Story of a man who quited the cigarettes.



I was first exposed to cigarettes when I was in the womb. Mom was a smoker at the age of 16. She quit school and went to work in the shoe shop like many of her peers did at that time. You didn't need an education to work, jobs were everywhere. Cigarettes were cheap and a large percentage of the population smoked. It seemed that the worst health hazard from smoking at a young age back in that era was that perhaps it would 'stunt your growth'. Mom never grew more than 5 feet tall. (Probably just a coincidence). Mom and Dad got married in Feb of 54, shortly after I was "on the way". Folks back then were not aware of the dangers and risks associated with smoking while pregnant.

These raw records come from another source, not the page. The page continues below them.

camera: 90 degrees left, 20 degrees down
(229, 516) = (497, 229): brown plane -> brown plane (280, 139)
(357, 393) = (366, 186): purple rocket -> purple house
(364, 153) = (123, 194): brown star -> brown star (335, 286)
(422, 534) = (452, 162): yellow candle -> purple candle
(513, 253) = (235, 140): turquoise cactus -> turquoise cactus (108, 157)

So many of us smokers got our first dose of nicotine thru the umbilical cord.
From my birth in Dec of 1954 my odyssey with cigarettes began with exposure to second hand smoke. Every where you went there was someone smoking. No one gave it a thought that perhaps the smoke filled rooms and automobiles might harm the ones that didn't smoke. Smoking just seemed to me as a normal thing for grown-ups to do. I fully expected to become a smoker myself someday. Thanks to some candy manufacturer's, I was able to simulate smoking by buying some candy cigarettes. I was very careful to hold it between my fingers like a real one and put the filter end in my mouth. The end you would light, if it was a real one, was dyed red to simulate the lit end. Candy cigarettes even came in the popular brands and similar styles that the real ones came in. This helped in establishing a loyalty to a particular brand at a young age I suppose. Now that I reflect back, I seem to recall a toy cigarette that would emit simulated smoke when a kid blew through it. I guess it made me feel good to emulate something that adults did.

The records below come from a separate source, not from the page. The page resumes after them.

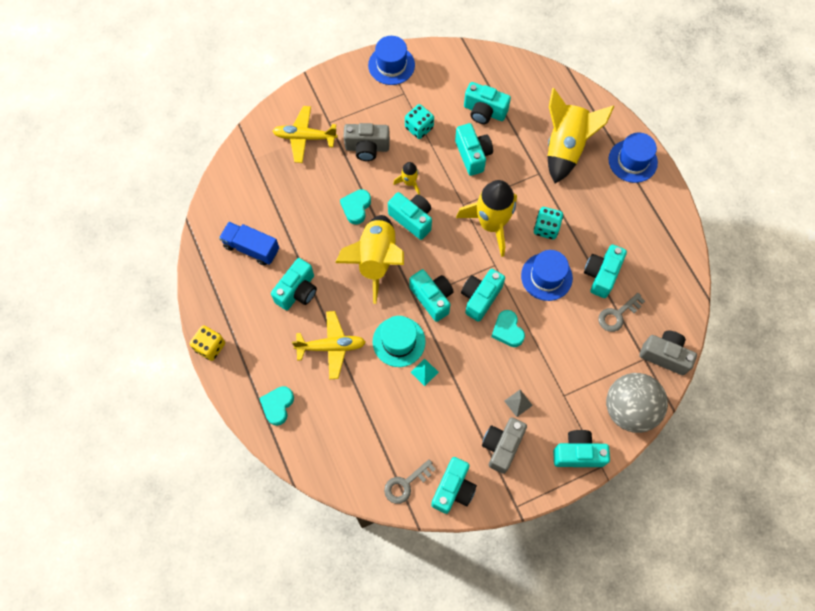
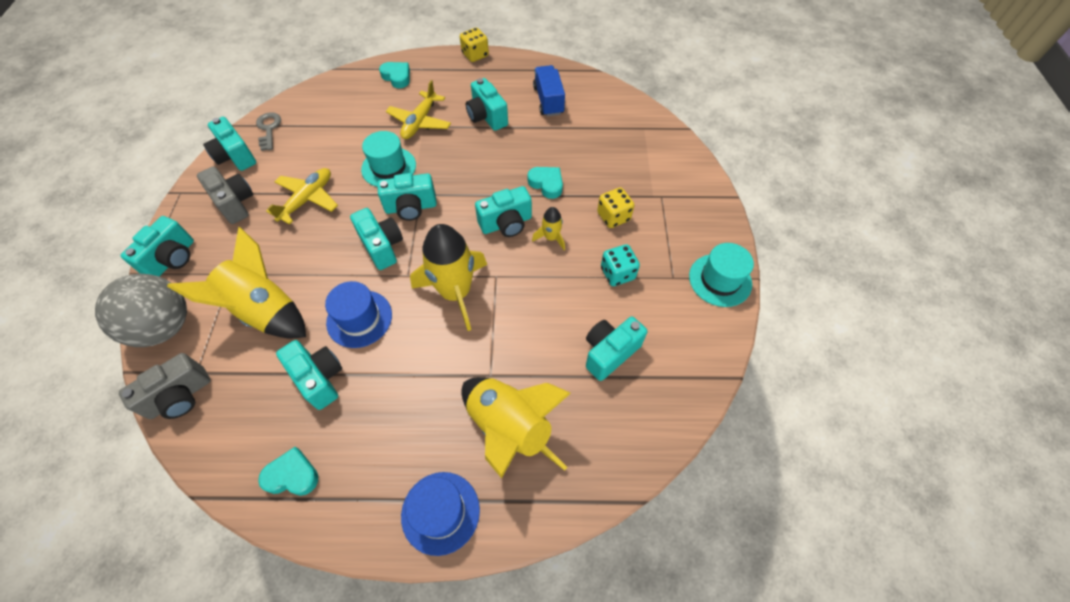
camera: 115 degrees right, 10 degrees down
(251, 248) = (548, 100): blue truck -> blue truck turned 60 degrees counterclockwise
(304, 137) = (651, 171): yellow plane -> yellow plane (307, 199)
(367, 148) = (613, 217): grey camera -> yellow dice
(376, 260) = (480, 180): yellow rocket -> yellow rocket (265, 310)
(391, 65) = (720, 280): blue hat -> turquoise hat
(424, 372) = (347, 175): turquoise pyramid -> none
(472, 155) = (554, 313): turquoise camera -> none
(507, 330) = (332, 255): turquoise heart -> turquoise heart (292, 475)
(518, 403) = (259, 232): grey pyramid -> none
(546, 228) = (415, 347): turquoise dice -> none
(617, 315) = (263, 370): grey key -> none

I recall getting my first feeling of comfort from cigarette smoke when I was a toddler of perhaps 4 or 5 years of age. I suffered from horrendously painful earaches. I would wake up in the middle of the night with my inner ear throbbing with pain. I remember the sound of drumming, snapping and crackling inside my ears as the drainage from the ear infection would flow and the tissues were swelling. Inevitably I would cry out to Mom. Mom would take me in her arms and bring me to her rocking chair in the living room. She would light up a cigarette, inhale, then very gently blow the warm smoke into my hurting little ear. This always seemed to help relieve the pain, or at least make it bearable. After the cigarette treatment Mom would put a few warm drops of baby oil in my ear, insert a wad of cotton and rock me until I fell asleep. An act of love and compassion from mother to child that meant a lot to me back then, but would probably not be considered a good thing to do in case of earache now.

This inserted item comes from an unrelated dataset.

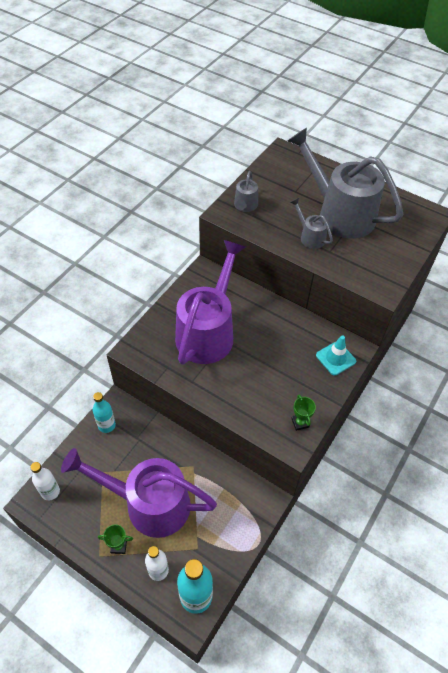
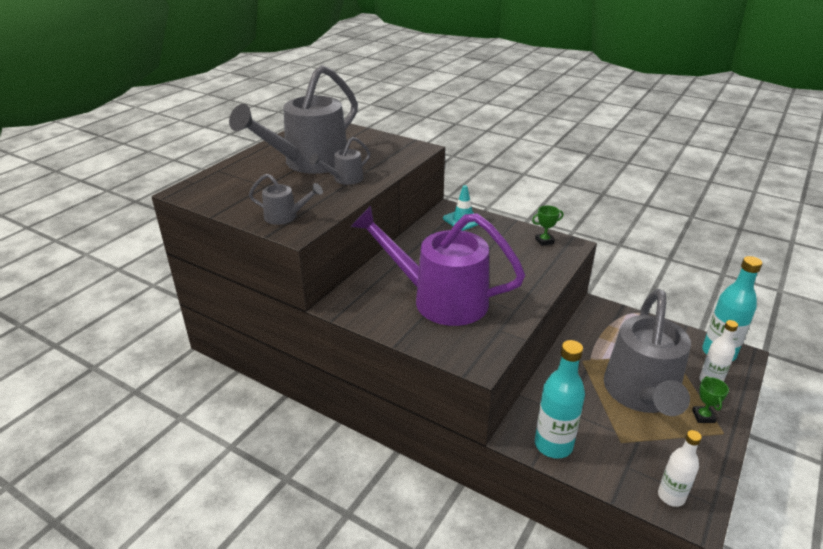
camera: 90 degrees left, 20 degrees down
(106, 425) = (553, 445): turquoise bottle -> turquoise bottle, size x1.56
(148, 503) = (641, 395): purple watering can -> grey watering can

I got my first actual puff on a real cigarette at around age 10. I recall a real boring afternoon visiting some relatives with my folks. The relatives didn't have any children at home. They had all grown up and moved on. So there I was bored out of my gourd, when I decided I would take a nap in the car while my folks finished their visit. that's when I noticed an ashtray with some partially smoked butts and a cigarette lighter, right there in front of me. Curiosity got the better of me. I chose one of the longest stubs I could find, straightened out the kinks where it had been crushed out, and put it to my lips. I pushed in the cigarette lighter handle , like I had seen mom do many times, and waited for the familiar click that signaled when the lighter was hot enough to light a cig. I took the cherry red tip of the lighter and placed it on the end of the cigarette butt and sucked. I got a mouthful of the foul hot smoke, blew it out, and wondered what the attraction of cigarettes was supposed to be. They tasted awful. I don't think I tried them again for several more years.